In 2014, after Chance became an adult, he filed a section 1983 suit in his own right against several defendants for the same incident, including one of the defendants from his parents’ suit, and brought some of the same claims his parents brought. The district court dismissed the case, however, on the basis that Chance’s claims were barred by the statute of limitations.
Section 1983 allows a person to file suit against anyone who acts under “color of law” and violates the person’s federally-protected rights. While it is a federal law, suits under section 1983 are governed by the forum state’s statute of limitations for tort claims. Under Texas law, the statute of limitations for most personal injury tort lawsuits is two years from the time the cause of action “accrues,” which normally means when the injury happens. However, the law also provides that a person “younger than 18 years of age” is “under a legal disability,” and that where a person “is under a legal disability when the cause of action accrues, the time of the disability is not included in a limitations period.” This is commonly called the “tolling statute,” and effectively means that a person injured as a minor may normally file suit at any time until he turns 20.
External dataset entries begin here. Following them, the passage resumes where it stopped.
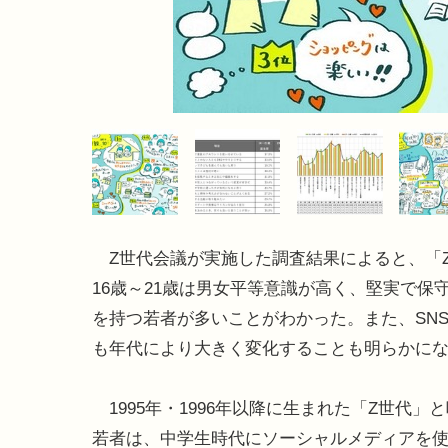
Z世代会議が実施した調査結果によると、「
16歳～21歳は男女平等意識が高く、堅実で保
を持つ若者が多いことがわかった。また、SN
も年代により大きく変化することも明らかに
1995年・1996年以降に生まれた「Z世代」
若者は、中学生時代にソーシャルメディアを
The federal judge, however, held that there was an exception when “a next friend, represented by counsel, aggressively prosecutes a minor’s claims on his behalf.” Essentially, the judge held that because Chance’s parents filed suit previously, Chance had already had an opportunity to vindicate his rights and the purpose of the tolling statute was fulfilled. However, this exception appears nowhere in the Texas statute-as the Fifth Circuit noted, the “Texas code itself gives no indication that a next-friend lawsuit affects the tolling provision.” The Fifth Circuit held that Texas courts had declined to hold that the tolling statute could be waived, and concluded that “the district court erred by ‘fashioning a rule of [its] own making.'” The Fifth Circuit reversed the dismissal of Chance’s claims.